Auch mit 86 Jahren beweist Buddy Guy, dass er zu recht zu den bekanntesten und einflussreichsten Figuren in der Geschichte des Blues-Genres zählt. Auf „The Blues Don’t Lie“ präsentiert er wieder sein elektrisierendes Gitarrenspiel und seinen gefühlvollen Gesang. Das Album erscheint am 28. September 2022.
Von Dylan C. Akalin
Buddy Guy ist keiner, der sich auf seinem legendären Status ausruht. Der Alte klingt immer noch erstaunlich frisch und voller Energie. Da muss man nur in Songs wie „Rabbit Blood“, das energische „Back Door Scratchin“ und das heiter groovige „I’ve Got A Feeling“ reinhören. Produziert vom langjährigen Mitarbeiter/Schlagzeuger Tom Hambridge, fährt er mit einer bemerkenswerten All-Star-Besetzung auf, darunter Mavis Staples, James Taylor, Elvis Costello, Jason Isbell und Bobby Rush – sowie Keyboard-Auftritten komplett von Reese Wynans.
Sein 19. Studioalbum mit sechzehn Titeln startet mit dem funkigen „I Let My Guitar Do The Talking“, in dem Buddy Guy davon erzählt, wie er aus Louisiana mit wenig mehr als seiner Gitarre und den Klamotten am Leib nach Chicago zieht. Das ist immerhin schon 65 Jahre her. Im Mittelpunkt der Geschichte steht natürlich seine Gitarre, die er im Solo Wah-Wah-betont jaulen lässt. Sein Stil hier mag an Jimi Hendrix erinnern, aber nur, weil dieser selbst ein Fan von Buddy war. Es ist vielleicht der beste Song auf dem Album.
Die nächsten drei Songs nehmen einen melancholischeren Ton an. Der Titeltrack „The Blues Don’t Lie“ verweist auf die allgegenwärtigen Kämpfe, die mit dem Leben einhergehen. Er erinnert an den Tod der Eltern , an Sonny Boy Williamson II, an Junior Wells, der sich eine Mundharmonika bei einem Pfandleiher kaufte, an das legendäre Regal Theater in Chicago, das längst abgerissen sei. Und da klingt ziemliche Wehmut, wenn er singt: „It’s not coming back (it’s not coming back, no)/The years go flying by/And I tell you the blues don’t lie…“
„The World Needs Love“ ist ein lockerer Shuffle, der die Zuwendung hin zu Liebe und Freundlichkeit in der heutigen Welt propagiert. In diesem Plädoyer zeigt Guy einige seiner emotionalsten Gitarrenarbeiten und drückt mit seinen Fingern mehr noch aus, als er es mit Worten könnte. Es ist ein großartiger, langsamer Chicago-Blues, wie es ihn nur von Buddy geben kann, bewegt, wild und feurig.

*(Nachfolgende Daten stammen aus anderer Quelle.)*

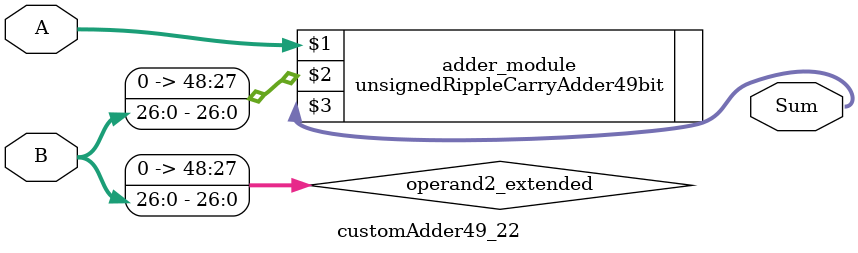
<source format=v>
module customAdder49_22(
                        input [48 : 0] A,
                        input [26 : 0] B,
                        
                        output [49 : 0] Sum
                );

        wire [48 : 0] operand2_extended;
        
        assign operand2_extended =  {22'b0, B};
        
        unsignedRippleCarryAdder49bit adder_module(
            A,
            operand2_extended,
            Sum
        );
        
        endmodule
        
</source>
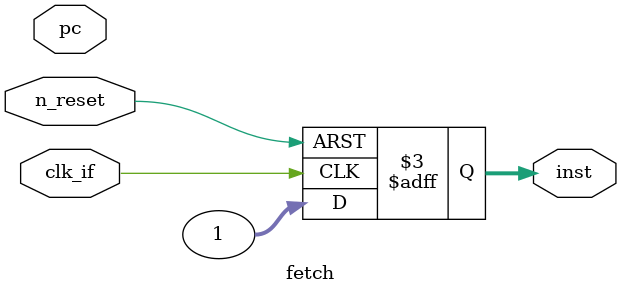
<source format=v>
module fetch(clk_if, n_reset, pc, inst);
	input wire clk_if;
	input wire n_reset;
	
	input wire pc;
	
	output reg [31:0] inst;
	
	always @ (posedge clk_if or negedge n_reset) begin
		if(n_reset == 1'b0) begin
			inst <= 32'b0;
			$display("fetch: reset");
		end else begin
			inst <= 32'h00000001;
			$display("fetch: fetch instruction, inst = %d", inst);
		end
	end
endmodule

</source>
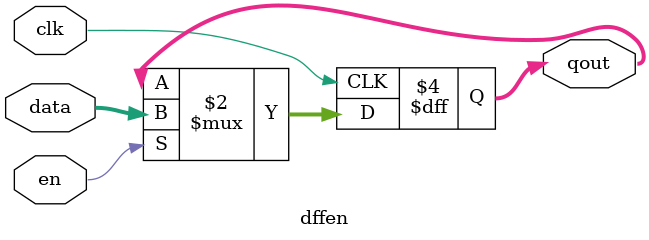
<source format=sv>

module dffen #(
    parameter DW = 32
) (
    input wire clk,
    input wire en,
    input wire [DW - 1 : 0]data,
    output logic [DW - 1 : 0] qout
);

    always_ff @( posedge clk) begin : dff_en
        if(en) begin
            qout <= data;
        end
    end

endmodule
</source>
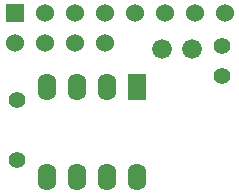
<source format=gbs>
G04 (created by PCBNEW (2013-07-07 BZR 4022)-stable) date 15/01/2015 15:50:08*
%MOIN*%
G04 Gerber Fmt 3.4, Leading zero omitted, Abs format*
%FSLAX34Y34*%
G01*
G70*
G90*
G04 APERTURE LIST*
%ADD10C,0.00590551*%
%ADD11R,0.06X0.06*%
%ADD12C,0.06*%
%ADD13R,0.062X0.09*%
%ADD14O,0.062X0.09*%
%ADD15C,0.055*%
%ADD16C,0.066*%
G04 APERTURE END LIST*
G54D10*
G54D11*
X42680Y-25000D03*
G54D12*
X48680Y-25000D03*
X43680Y-25000D03*
X49680Y-25000D03*
X44680Y-25000D03*
X45680Y-25000D03*
X46680Y-25000D03*
X47680Y-25000D03*
X45680Y-26000D03*
X44680Y-26000D03*
X43680Y-26000D03*
X42680Y-26000D03*
G54D13*
X46750Y-27450D03*
G54D14*
X45750Y-27450D03*
X44750Y-27450D03*
X43750Y-27450D03*
X43750Y-30450D03*
X44750Y-30450D03*
X45750Y-30450D03*
X46750Y-30450D03*
G54D15*
X42750Y-29900D03*
X42750Y-27900D03*
X49606Y-27074D03*
X49606Y-26074D03*
G54D16*
X48600Y-26200D03*
X47600Y-26200D03*
M02*

</source>
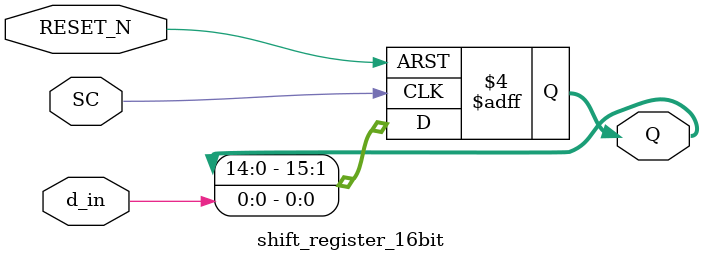
<source format=v>
module shift_register_16bit(
	input wire SC,
	input wire RESET_N,
	input wire d_in,
	output reg [15:0] Q
);


initial begin 
	 $dumpfile("dump.vcd");  // Generate a VCD file called dump.vcd
    $dumpvars(0, shift_register_16bit);  // Dump all signals in the module
end

always @(posedge SC or negedge RESET_N)
begin

	if(!RESET_N)
		Q <= 16'b0; //reset output to zero
	else
		Q <= {Q[14:0],d_in};// shift left and input new biy
end
endmodule 

</source>
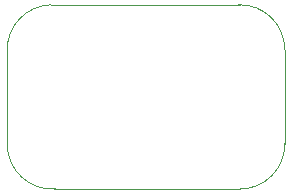
<source format=gko>
%TF.GenerationSoftware,KiCad,Pcbnew,4.0.5-e0-6337~49~ubuntu16.04.1*%
%TF.CreationDate,2017-03-18T10:21:55-07:00*%
%TF.ProjectId,2x3-Slide-Switch-EG1218-TH,3278332D536C6964652D537769746368,1.0*%
%TF.FileFunction,Profile,NP*%
%FSLAX46Y46*%
G04 Gerber Fmt 4.6, Leading zero omitted, Abs format (unit mm)*
G04 Created by KiCad (PCBNEW 4.0.5-e0-6337~49~ubuntu16.04.1) date Sat Mar 18 10:21:55 2017*
%MOMM*%
%LPD*%
G01*
G04 APERTURE LIST*
%ADD10C,0.350000*%
%ADD11C,0.040640*%
G04 APERTURE END LIST*
D10*
D11*
X5559520Y-29419120D02*
G75*
G03X1866152Y-33318940I106632J-3799820D01*
G01*
X1859520Y-41219120D02*
G75*
G03X5971344Y-45019120I3811824J0D01*
G01*
X21559520Y-45020436D02*
G75*
G03X25359520Y-41119120I0J3801316D01*
G01*
X25359520Y-33219120D02*
G75*
G03X21458204Y-29419120I-3801316J0D01*
G01*
X25359520Y-33219120D02*
X25359520Y-41219120D01*
X21559520Y-29419120D02*
X5559520Y-29419120D01*
X21559520Y-45019120D02*
X5859520Y-45019120D01*
X1859520Y-33219120D02*
X1859520Y-41219120D01*
M02*

</source>
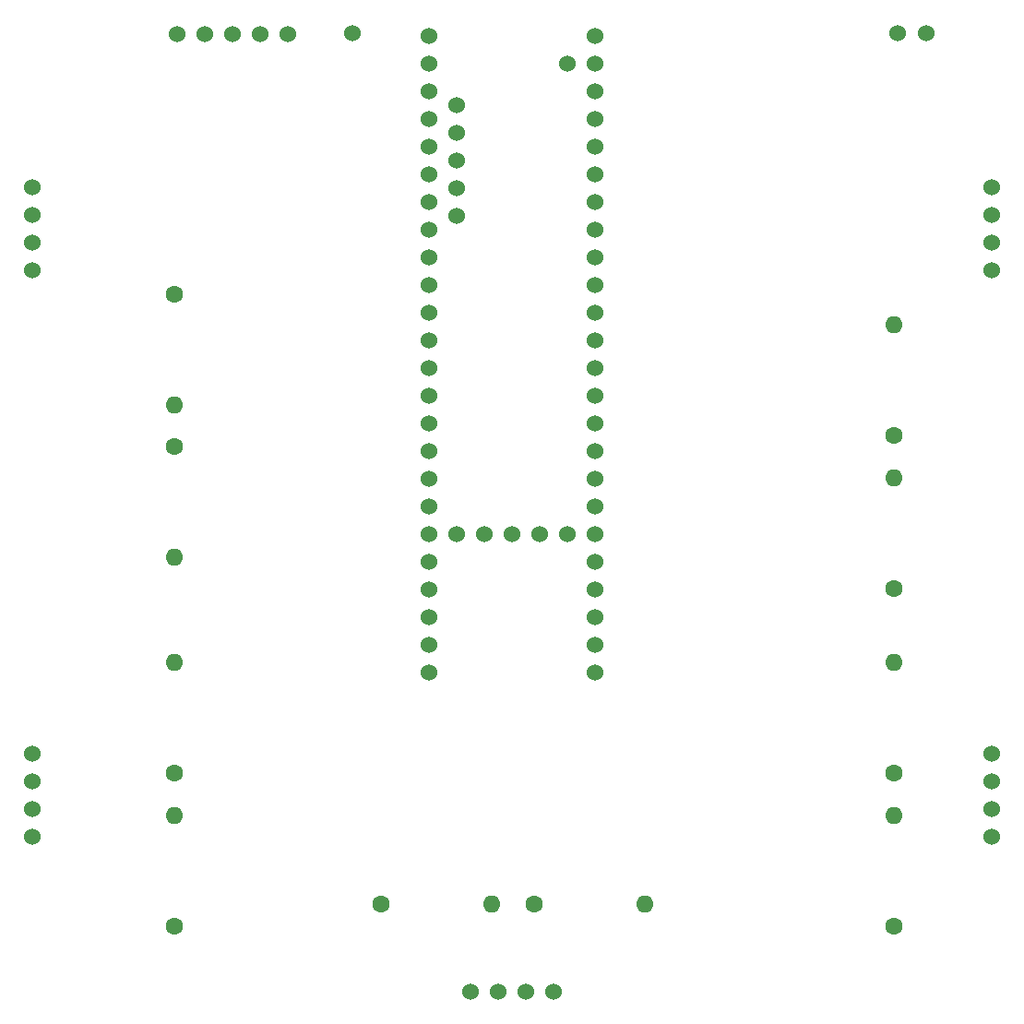
<source format=gbr>
%TF.GenerationSoftware,KiCad,Pcbnew,(5.1.10)-1*%
%TF.CreationDate,2021-11-04T17:31:58-05:00*%
%TF.ProjectId,gpsv1.1,67707376-312e-4312-9e6b-696361645f70,rev?*%
%TF.SameCoordinates,Original*%
%TF.FileFunction,Soldermask,Bot*%
%TF.FilePolarity,Negative*%
%FSLAX46Y46*%
G04 Gerber Fmt 4.6, Leading zero omitted, Abs format (unit mm)*
G04 Created by KiCad (PCBNEW (5.1.10)-1) date 2021-11-04 17:31:58*
%MOMM*%
%LPD*%
G01*
G04 APERTURE LIST*
%ADD10C,1.524000*%
%ADD11C,1.600000*%
%ADD12O,1.600000X1.600000*%
G04 APERTURE END LIST*
D10*
%TO.C,J3*%
X128005000Y-56032000D03*
%TD*%
%TO.C,J2*%
X125365000Y-56032000D03*
%TD*%
%TO.C,J1*%
X75365000Y-56032000D03*
%TD*%
%TO.C,TOF5*%
X86190000Y-144000000D03*
X88730000Y-144000000D03*
X91270000Y-144000000D03*
X93810000Y-144000000D03*
%TD*%
%TO.C,TOF4*%
X134000000Y-129810000D03*
X134000000Y-127270000D03*
X134000000Y-124730000D03*
X134000000Y-122190000D03*
%TD*%
%TO.C,TOF3*%
X134000000Y-77810000D03*
X134000000Y-75270000D03*
X134000000Y-72730000D03*
X134000000Y-70190000D03*
%TD*%
%TO.C,TOF2*%
X46000000Y-70190000D03*
X46000000Y-72730000D03*
X46000000Y-75270000D03*
X46000000Y-77810000D03*
%TD*%
%TO.C,TOF1*%
X46000000Y-122190000D03*
X46000000Y-124730000D03*
X46000000Y-127270000D03*
X46000000Y-129810000D03*
%TD*%
%TO.C,Teensy1*%
X95080000Y-58840000D03*
X84920000Y-72810000D03*
X84920000Y-70270000D03*
X84920000Y-67730000D03*
X84920000Y-65190000D03*
X84920000Y-62650000D03*
X95080000Y-102020000D03*
X92540000Y-102020000D03*
X90000000Y-102020000D03*
X87460000Y-102020000D03*
X84920000Y-102020000D03*
X97620000Y-91860000D03*
X82380000Y-91860000D03*
X97620000Y-56300000D03*
X97620000Y-58840000D03*
X97620000Y-61380000D03*
X82380000Y-56300000D03*
X82380000Y-58840000D03*
X97620000Y-94400000D03*
X97620000Y-96940000D03*
X97620000Y-99480000D03*
X97620000Y-102020000D03*
X97620000Y-104560000D03*
X97620000Y-107100000D03*
X97620000Y-109640000D03*
X97620000Y-112180000D03*
X97620000Y-114720000D03*
X82380000Y-114720000D03*
X82380000Y-112180000D03*
X82380000Y-109640000D03*
X82380000Y-107100000D03*
X82380000Y-104560000D03*
X82380000Y-102020000D03*
X82380000Y-99480000D03*
X82380000Y-96940000D03*
X82380000Y-94400000D03*
X97620000Y-63920000D03*
X97620000Y-66460000D03*
X97620000Y-69000000D03*
X97620000Y-71540000D03*
X97620000Y-74080000D03*
X97620000Y-76620000D03*
X97620000Y-79160000D03*
X97620000Y-81700000D03*
X97620000Y-84240000D03*
X97620000Y-86780000D03*
X97620000Y-89320000D03*
X82380000Y-89320000D03*
X82380000Y-86780000D03*
X82380000Y-84240000D03*
X82380000Y-81700000D03*
X82380000Y-79160000D03*
X82380000Y-76620000D03*
X82380000Y-74080000D03*
X82380000Y-71540000D03*
X82380000Y-69000000D03*
X82380000Y-66460000D03*
X82380000Y-63920000D03*
X82380000Y-61380000D03*
%TD*%
D11*
%TO.C,R9*%
X92000000Y-136000000D03*
D12*
X102160000Y-136000000D03*
%TD*%
D11*
%TO.C,R6*%
X125000000Y-124000000D03*
D12*
X125000000Y-113840000D03*
%TD*%
D11*
%TO.C,R10*%
X78000000Y-136000000D03*
D12*
X88160000Y-136000000D03*
%TD*%
D11*
%TO.C,R5*%
X125000000Y-93000000D03*
D12*
X125000000Y-82840000D03*
%TD*%
D11*
%TO.C,R8*%
X125000000Y-138000000D03*
D12*
X125000000Y-127840000D03*
%TD*%
D11*
%TO.C,R7*%
X125000000Y-107000000D03*
D12*
X125000000Y-96840000D03*
%TD*%
D11*
%TO.C,R4*%
X59000000Y-94000000D03*
D12*
X59000000Y-104160000D03*
%TD*%
D11*
%TO.C,R3*%
X59000000Y-124000000D03*
D12*
X59000000Y-113840000D03*
%TD*%
D11*
%TO.C,R2*%
X59000000Y-80000000D03*
D12*
X59000000Y-90160000D03*
%TD*%
D11*
%TO.C,R1*%
X59000000Y-138000000D03*
D12*
X59000000Y-127840000D03*
%TD*%
D10*
%TO.C,MAG1*%
X59285000Y-56190000D03*
X61825000Y-56190000D03*
X64365000Y-56190000D03*
X66905000Y-56190000D03*
X69445000Y-56190000D03*
%TD*%
M02*

</source>
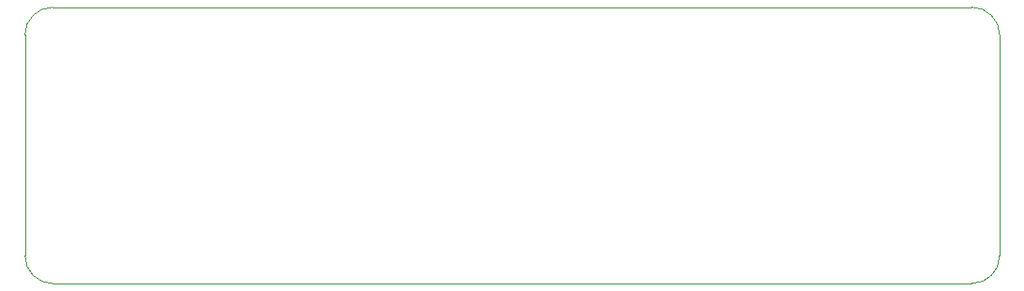
<source format=gm1>
G04 #@! TF.GenerationSoftware,KiCad,Pcbnew,(5.0.2)-1*
G04 #@! TF.CreationDate,2020-01-05T18:08:36+01:00*
G04 #@! TF.ProjectId,EleLab_v2_Frontpanel_a,456c654c-6162-45f7-9632-5f46726f6e74,rev?*
G04 #@! TF.SameCoordinates,Original*
G04 #@! TF.FileFunction,Profile,NP*
%FSLAX46Y46*%
G04 Gerber Fmt 4.6, Leading zero omitted, Abs format (unit mm)*
G04 Created by KiCad (PCBNEW (5.0.2)-1) date 05/01/2020 18:08:36*
%MOMM*%
%LPD*%
G01*
G04 APERTURE LIST*
%ADD10C,0.100000*%
G04 APERTURE END LIST*
D10*
X73500000Y-99000000D02*
X156500000Y-99000000D01*
X71000000Y-76500000D02*
X71000000Y-96500000D01*
X156500000Y-74000000D02*
X73500000Y-74000000D01*
X159000000Y-96500000D02*
X159000000Y-76500000D01*
X71000000Y-76500000D02*
G75*
G02X73500000Y-74000000I2500000J0D01*
G01*
X156500000Y-74000000D02*
G75*
G02X159000000Y-76500000I0J-2500000D01*
G01*
X159000000Y-96500000D02*
G75*
G02X156500000Y-99000000I-2500000J0D01*
G01*
X73500000Y-99000000D02*
G75*
G02X71000000Y-96500000I0J2500000D01*
G01*
M02*

</source>
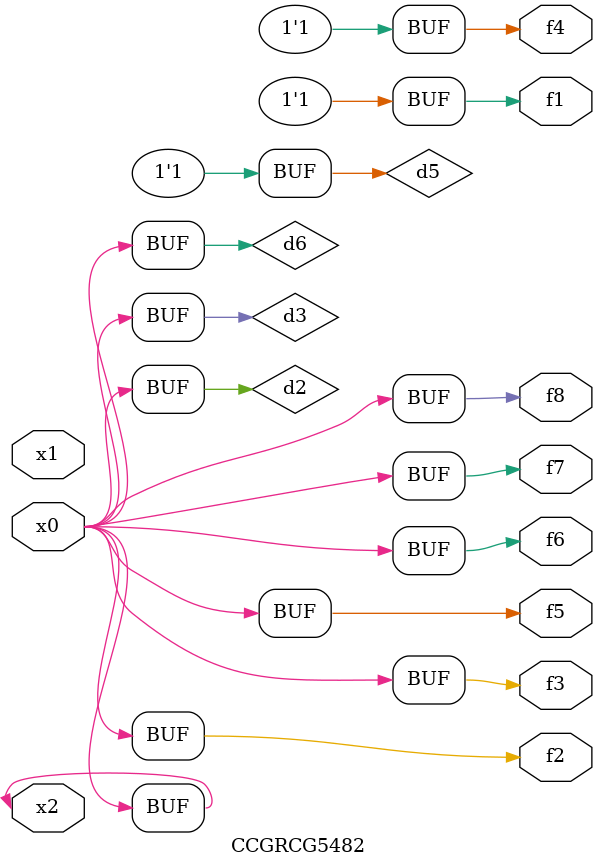
<source format=v>
module CCGRCG5482(
	input x0, x1, x2,
	output f1, f2, f3, f4, f5, f6, f7, f8
);

	wire d1, d2, d3, d4, d5, d6;

	xnor (d1, x2);
	buf (d2, x0, x2);
	and (d3, x0);
	xnor (d4, x1, x2);
	nand (d5, d1, d3);
	buf (d6, d2, d3);
	assign f1 = d5;
	assign f2 = d6;
	assign f3 = d6;
	assign f4 = d5;
	assign f5 = d6;
	assign f6 = d6;
	assign f7 = d6;
	assign f8 = d6;
endmodule

</source>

Auf „We Go Back“ unternimmt Buddy wieder eine nostalgische und traurige Reise zurück in die späten 1960er Jahre und wird dabei von Mavis Staples begleitet. Staples bietet eine rohe und kraftvolle Gesangsdarbietung, während sie ihre noch frischen Erinnerungen an die Ermordung von Martin Luther King Jr. heraufbeschwört. Guys Licks und Leads, die er auf seiner charakteristischen Blonde Fender Stratocaster spielt, unterstreichen die Stimmung mit Subtilität und Raffinesse.
James Taylor verleiht auf „Follow The Money“ den sanften, gefühlvollen Harmonien seine charakteristische Stimme, und Jason Isbell in „Gunsmoke Blues“: eine Anklage auf Amerikas außer Kontrolle geratenen Waffenwahn.
Auf „Symptoms of Love“ unterstützt Elvis Costello stimmlich einen Boogie, der an den Swamp-Blues von Billy Gibbons und ZZ Top erinnert. Mit seinem hochgradig sanglichen Call-and-Response-Gesang und übersteuerten Gitarren spielt sich Buddy Guy in den harten Rock’n’Roll-Modus.
„Well Enough Alone“ kommt als reduzierter Blues mit Gitarre daher. Dem bodenständigen Intro folgt eine lodernde Orgel. Bobby Rush assistiert bei „What’s Wrong With That“, und die Beiden träumen von knusprigem Speck und rauchigen Zigarren.
Das Album schafft eine geschickte Balance zwischen zeitgenössischer Glätte und düsterer Old-School-Rohheit, und Buddy Guy beherrscht immer noch die Klaviatur von Stimmungen, Themen und Klängen.